Fahrenheit 451

Logan White, Copy Editor


Throughout your four years of high school, you will read a countless amount of books in English classes, and no two books will ever contain the same imagery, strategies, or life lessons. There will definitely be novels that you strongly dislike, and there will be some uneventful nonfiction books that do not at all spark your interest, but Fahrenheit 451 is not one of those.

Fahrenheit 451 is a fiction piece written by Ray Bradbury that most will read during their freshman year of high school. This novel depicts a dystopian society in which the government brainwashes each person into having absolutely no desire to learn anything. Bradbury wrote about the future of America, in which the citizens only strive to indulge themselves into the incredible technology around them and never challenge themselves to critically think about life or anything at all profound. What is most incredible about this piece is that it was published in the year 1953, yet Bradbury writes about astounding technology in his story that is now present in this society in 2015. Reading this novel really challenges the reader to think about our society and whether or not we will eventually live in a world like that in Fahrenheit 451.

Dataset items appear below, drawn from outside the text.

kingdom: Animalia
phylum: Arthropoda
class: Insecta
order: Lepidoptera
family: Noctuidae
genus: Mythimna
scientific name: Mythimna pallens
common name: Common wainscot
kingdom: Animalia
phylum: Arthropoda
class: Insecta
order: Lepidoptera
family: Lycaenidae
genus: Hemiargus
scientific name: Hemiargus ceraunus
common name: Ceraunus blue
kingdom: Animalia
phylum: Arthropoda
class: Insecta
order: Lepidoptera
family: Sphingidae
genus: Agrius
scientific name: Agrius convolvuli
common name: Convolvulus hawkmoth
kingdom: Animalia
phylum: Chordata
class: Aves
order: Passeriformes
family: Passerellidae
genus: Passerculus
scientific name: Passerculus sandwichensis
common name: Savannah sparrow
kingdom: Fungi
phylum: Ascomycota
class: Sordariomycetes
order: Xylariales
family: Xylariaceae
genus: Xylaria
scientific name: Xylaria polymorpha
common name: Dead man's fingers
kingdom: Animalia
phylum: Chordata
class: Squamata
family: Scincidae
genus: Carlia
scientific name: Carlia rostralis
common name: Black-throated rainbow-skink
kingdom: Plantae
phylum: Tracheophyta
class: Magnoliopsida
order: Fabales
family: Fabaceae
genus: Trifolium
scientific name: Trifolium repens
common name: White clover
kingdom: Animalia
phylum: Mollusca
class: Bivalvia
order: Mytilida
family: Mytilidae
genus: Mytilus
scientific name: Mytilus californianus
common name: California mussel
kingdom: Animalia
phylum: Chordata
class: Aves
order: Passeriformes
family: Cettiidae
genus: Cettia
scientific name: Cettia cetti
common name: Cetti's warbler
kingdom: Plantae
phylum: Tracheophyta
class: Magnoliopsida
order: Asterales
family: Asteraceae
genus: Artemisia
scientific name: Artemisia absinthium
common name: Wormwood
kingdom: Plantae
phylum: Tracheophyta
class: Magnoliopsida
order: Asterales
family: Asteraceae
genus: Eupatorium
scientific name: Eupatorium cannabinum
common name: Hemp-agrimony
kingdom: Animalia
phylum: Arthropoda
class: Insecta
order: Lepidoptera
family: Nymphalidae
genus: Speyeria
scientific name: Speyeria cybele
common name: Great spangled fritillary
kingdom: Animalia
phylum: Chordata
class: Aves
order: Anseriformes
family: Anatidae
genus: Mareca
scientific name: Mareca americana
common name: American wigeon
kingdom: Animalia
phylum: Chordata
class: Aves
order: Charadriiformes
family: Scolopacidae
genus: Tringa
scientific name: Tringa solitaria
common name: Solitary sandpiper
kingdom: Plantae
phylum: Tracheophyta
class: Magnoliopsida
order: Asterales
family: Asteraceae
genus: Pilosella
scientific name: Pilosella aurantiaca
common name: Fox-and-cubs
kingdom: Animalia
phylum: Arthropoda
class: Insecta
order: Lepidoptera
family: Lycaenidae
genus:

The main plot of Fahrenheit 451 follows Guy Montag, the protagonist of the novel. Montag, as he is referred to in the book, works as a “fireman,” but not the kind of fireman we see today. Rather than put out fires, Montag and his co-workers are in charge of using fire for destruction. Their job is to expose those who are hiding books in their homes and burn them publicly to warn other of the “dangers” of curiosity. However, once Montag meets Clarisse McClellan, who talks of rebellion and asks hundreds of profound questions, he realizes that these kinds of thoughts have never entered his mind at all and begins to question why society is so against knowledge and learning. He gradually begins to rebel himself and to critically think for himself, which he’s never done before.

Fahrenheit 451 has been one of my favorite books in high school. The constant thrill and adventure will always leave the reader wondering what will happen to this society, and are we slowly heading towards the same fate?